I don't really think its any bit of a coincidence that we have such an exciting doctor's appointment only one day before we remember what would have been our first little one's birthday. Honestly? I think God is holding me extra close this weekend. The scar from miscarriage never really goes away, but the joy of new life sure makes it sting much less, you know? During a sick day this week, I re-watched What To Expect When You're Expecting. And I basically bawled through the entire miscarriage scene. A 20-week pregnant woman who has previously miscarried is bound to bawl through that, right? Gosh. It just reminded me of how hard loss can be and how good God is all at once. And how really, truly every life deserves to be celebrated. Even the shortest ones.
On a happier note? This weekend is the anniversary of when Justin proposed to me. Do I really need to elaborate on that one? The father of the little life growing in my belly asked me to be his forever this weekend 5 years ago. The charm of that has yet to wear off, and I hope it never does. I really love that man more today than I did back then. I can only imagine what 50 more years will do to us!
And, back to this baby. I know it's not all mine and Justin will be the most amazing dad when he/she gets here. But I can't help but think how special it is that I get to have this little one to myself for all of 9 months. What a really, really sweet blessing. Sure, the nausea and backaches and other side effects I could do without. But there is new life inside of me. And for a few more weeks yet, I'm the only one who gets to feel those rolls and kicks. I don't want to take any of that for granted. Gosh, am I sappy this week!

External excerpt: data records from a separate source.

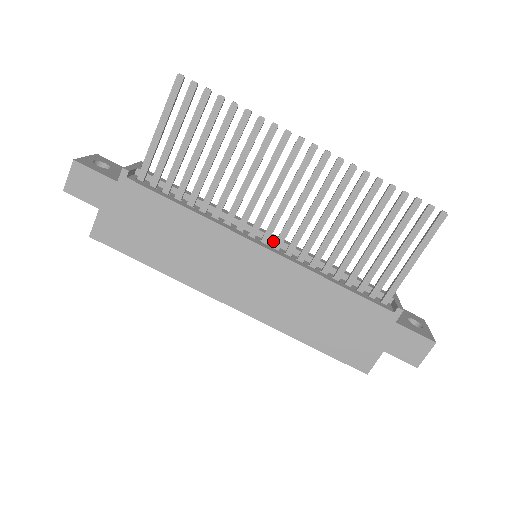
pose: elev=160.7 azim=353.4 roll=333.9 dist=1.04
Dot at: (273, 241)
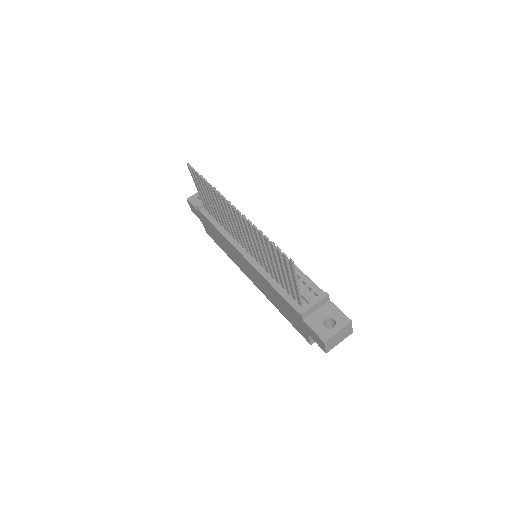
Dot at: occluded
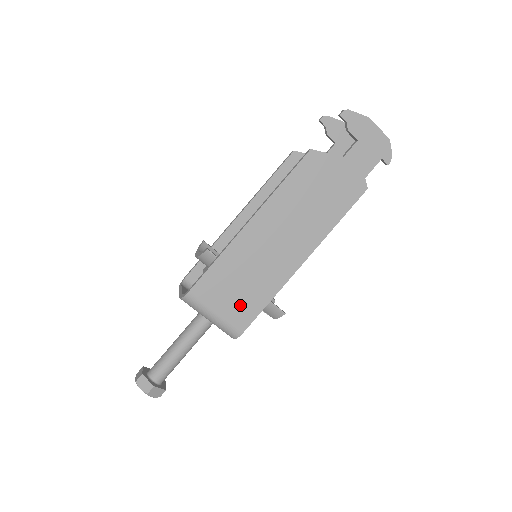
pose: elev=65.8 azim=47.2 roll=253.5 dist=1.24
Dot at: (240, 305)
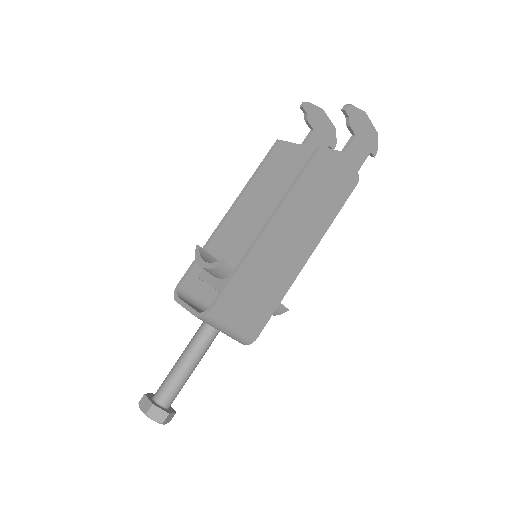
Dot at: (256, 312)
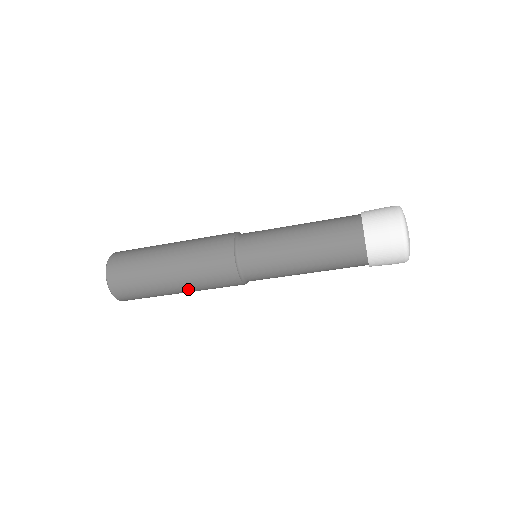
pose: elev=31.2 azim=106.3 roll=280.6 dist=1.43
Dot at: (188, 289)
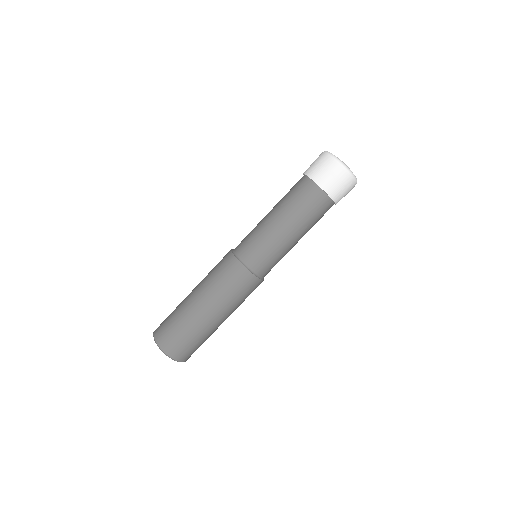
Dot at: (218, 309)
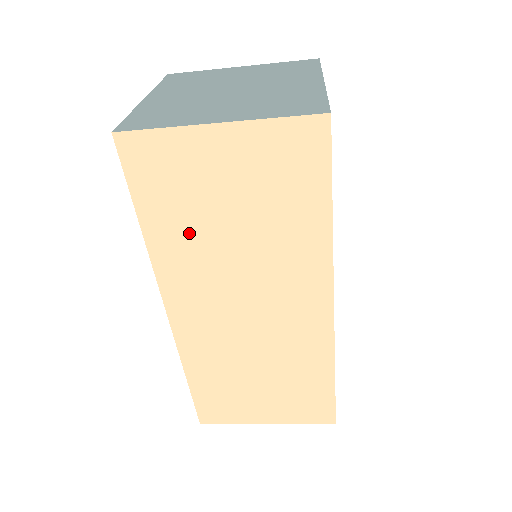
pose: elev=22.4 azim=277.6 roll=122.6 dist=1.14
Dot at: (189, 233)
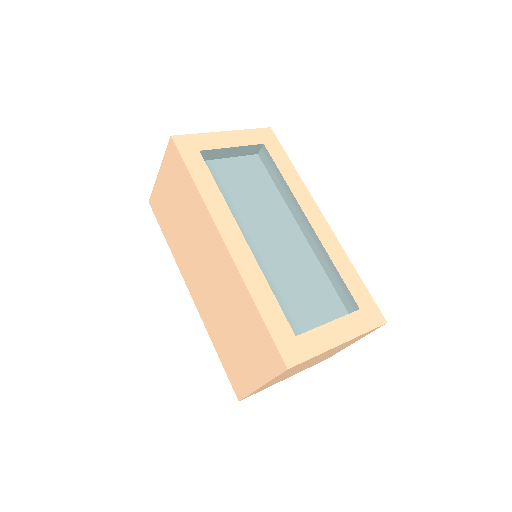
Dot at: (175, 234)
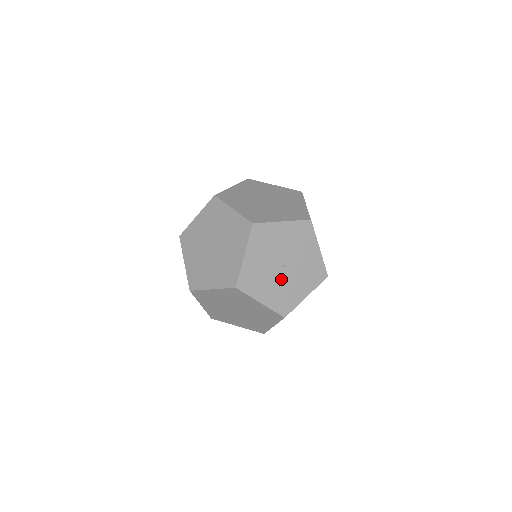
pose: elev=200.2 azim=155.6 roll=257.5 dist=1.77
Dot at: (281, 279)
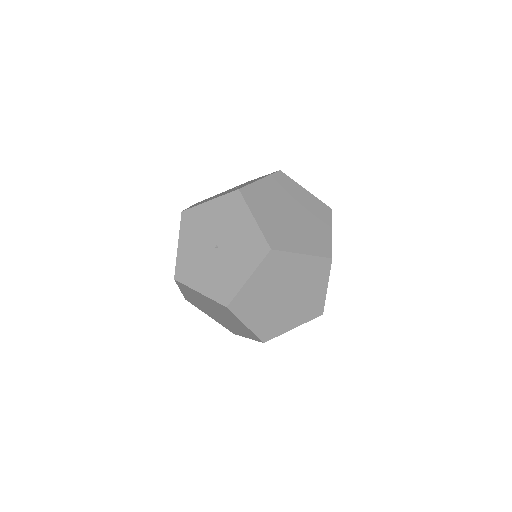
Dot at: (216, 263)
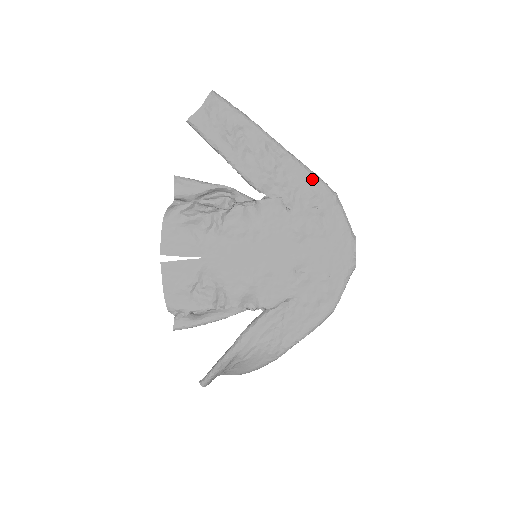
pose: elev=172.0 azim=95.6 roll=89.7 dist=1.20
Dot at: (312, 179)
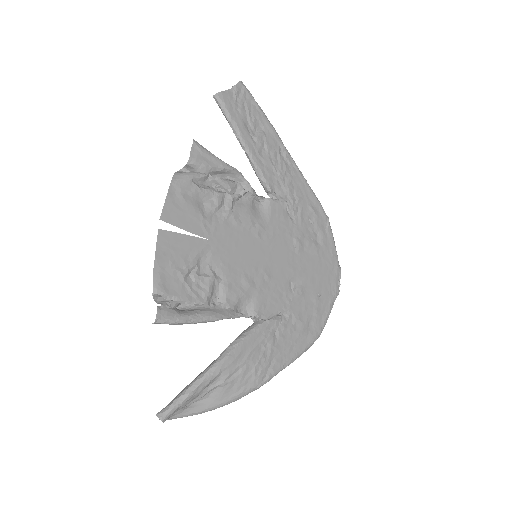
Dot at: (312, 196)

We're having our family over tomorrow for brunch to share the gender with them, and I'll probably announce it on the blog on Monday. In the meantime, what's your vote? Boy or girl!?
5 comments:
Oh, what a beautiful engagement weekend that was! Lots of prayers for you today!

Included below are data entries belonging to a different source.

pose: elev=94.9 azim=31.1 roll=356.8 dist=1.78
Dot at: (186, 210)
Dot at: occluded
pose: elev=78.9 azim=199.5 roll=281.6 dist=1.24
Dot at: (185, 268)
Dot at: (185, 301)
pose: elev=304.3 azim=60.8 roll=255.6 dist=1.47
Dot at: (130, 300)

Such a touching post about your first little one. As one who was told when I was 18 that I may never have children, I can relate to the sadness when friends talk about their pregnancies and such. But how amazing that God gives you the reminder and joy with your next little bundle to help comfort you during this time!

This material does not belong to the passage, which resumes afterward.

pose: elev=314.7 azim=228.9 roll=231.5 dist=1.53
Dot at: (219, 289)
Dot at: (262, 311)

Oh, and I'm guessing it will be bowties rather than hairbows! :)
~Katy
Happy half way point and happy gender reveal day! Can't wait to hear if your little one is a he or a she :)
SO exciting!! It's fun to have this time to ourselves with the little ones :)
I guess girl :)
You-girl
me-girl
Hil-boy
Laur-boy
It only makes perfect mathematical sense ;) If, of course, mathematical is related to college roommates...
Ps love these posts-you look great. So happy for you. T here are many nights (in my insomniac pregnancy) that you pop in my mind and I pray for you guys!